Lately, Defense of the Ancients-style games have exploded in popularity. Valve is working on DotA 2, and has already held their first international tournament. Meanwhile, Riot Games is releasing an update to their widely played League of Legends called Dominion.
Yesterday at PAX I grabbed Riot Games' senior producer Travis George to chat about Dominion and the general state of the DotA-style genre.
"We were the first ones to do it, but there's other interpretations," George said. "And we sat down and we said, 'You know, we could make a new map in a similar style, but what's the best case scenario? The best case scenario is that we have a map that our fans like a little less than one or the other.'
When I asked George about how similar so many DotA-Style games look from the outside, he equated the genre to the early days of FPSes. "Dominion evolved from this desire to create a different experience within the genre. MOBAs [Riot's term for DotA-style games]are like first-person shooters. Like, when Doom came out, everything was kind of like Doom or Wolfenstein. Everyone made deathmatch. But then someone said 'Hey, you know what? We could do, say, a tactical shooter. And now 'first-person shooter' is this huge genre with tons of variation in it that has all these successful things that are not just deathmatch."

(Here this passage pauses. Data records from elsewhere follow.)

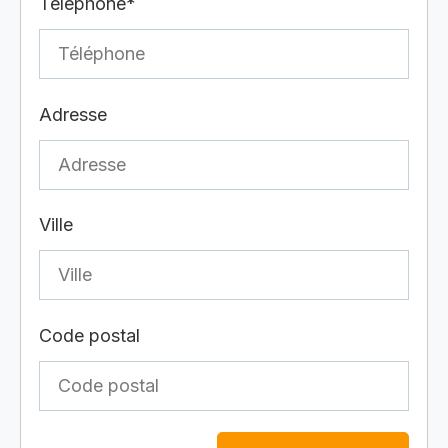
Téléphone*
Adresse
Ville
Code postal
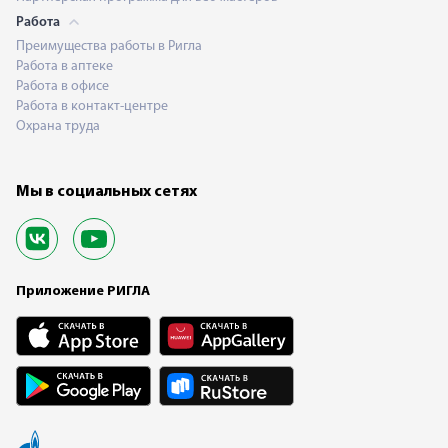
Работа
Преимущества работы в Ригла
Работа в аптеке
Работа в офисе
Работа в контакт-центре
Охрана труда
Мы в социальных сетях
Приложение РИГЛА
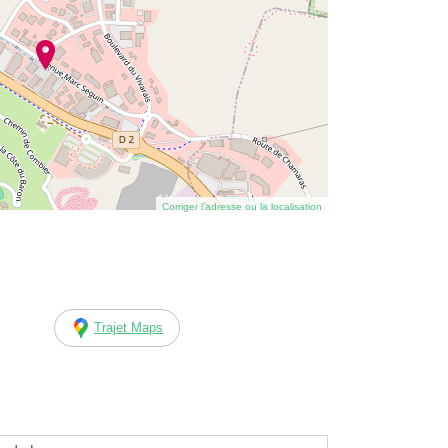
Corriger l’adresse ou la localisation
Trajet Maps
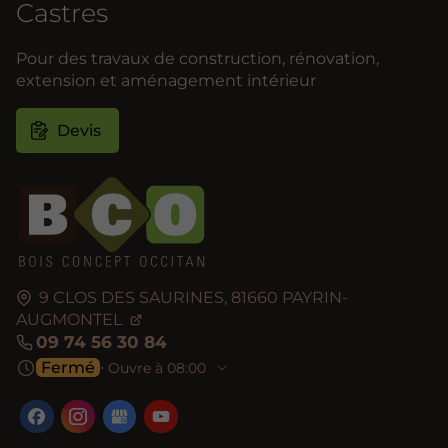
Castres
Pour des travaux de construction, rénovation,
extension et aménagement intérieur
Devis
9 CLOS DES SAURINES,
81660
PAYRIN-
AUGMONTEL
09 74 56 30 84
Fermé
⋅ Ouvre à 08:00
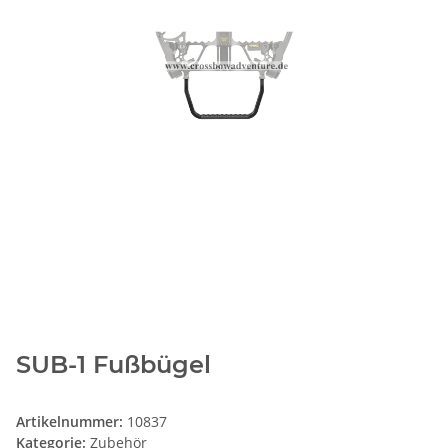
SUB-1 Fußbügel
Artikelnummer:
10837
Kategorie:
Zubehör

Leage of Legends and its ilk have a reputation for being deep and complex, and not particularly welcoming to newcomers. With their newfound popularity, plenty of folks are curious about the games but intimidated about diving in. I asked George whether or not Dominion would make League of Legends more welcoming to the uninitiated.

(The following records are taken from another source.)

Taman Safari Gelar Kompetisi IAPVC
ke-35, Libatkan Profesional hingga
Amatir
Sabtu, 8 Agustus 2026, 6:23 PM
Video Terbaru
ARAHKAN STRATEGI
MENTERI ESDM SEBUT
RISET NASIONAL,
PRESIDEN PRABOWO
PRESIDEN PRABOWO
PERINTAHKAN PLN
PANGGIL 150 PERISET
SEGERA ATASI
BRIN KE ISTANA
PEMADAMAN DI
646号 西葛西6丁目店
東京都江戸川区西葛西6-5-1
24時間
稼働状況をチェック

"The reason that a newcomer would want to play a game is that it's a different experience," he said. "When I say that it's about 'Capture and Hold,' that's understandable on a high level. Try to explain classic League of Legends and it's like, 'Well, there's these three lanes, and they're these minions, and there's bases, but then there's a bunch of other neutral monsters, and then there's another team… [Dominion]has all of that, but when I say, 'Capture and Hold,' you know exactly what you're doing. It's just set in the MOBA space.
"One of the things that we wanted to be sure to do was not to dumb down the game," George was careful to assure me. "We just wanted to make the concept more accessible."

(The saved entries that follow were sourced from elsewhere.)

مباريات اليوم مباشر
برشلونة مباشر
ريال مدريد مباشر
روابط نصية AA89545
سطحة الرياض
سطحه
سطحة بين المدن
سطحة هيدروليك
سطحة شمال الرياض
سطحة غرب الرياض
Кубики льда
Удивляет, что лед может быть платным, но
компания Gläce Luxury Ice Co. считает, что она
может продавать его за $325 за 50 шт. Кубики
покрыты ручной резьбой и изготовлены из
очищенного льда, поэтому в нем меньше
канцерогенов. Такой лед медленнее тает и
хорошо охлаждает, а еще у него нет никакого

Dominion will also dial up each match's pacing compared with League of Legends. "The pace of the action in Dominion is consistently high," George said. "In classic League of Legends you've got two phases of the game. If you get into a fight in the first fifteen minutes, it might be an accident, or a rarity. Whereas in Dominion, if you're not team fighting someone in the first 30 seconds, you're doing something wrong. The games average 20 minutes. The longest game we've ever seen investing is 31 minutes."
I asked George what he thought about a studio with a reputation like Valve releasing DotA 2, a game that will be in direct competition with League of Legends. "I'm a huge fan of Valve," he said. "But at the same time, we've got a lot of people playing our game already."
George explained that Dominion was certainly not a response to DotA 2, since it has been in development since well before he and the team at Riot knew anything about Valve's game. In the end, George said, competition will be good for the genre and for the industry, and should push developers to improve and expand their games to stand apart.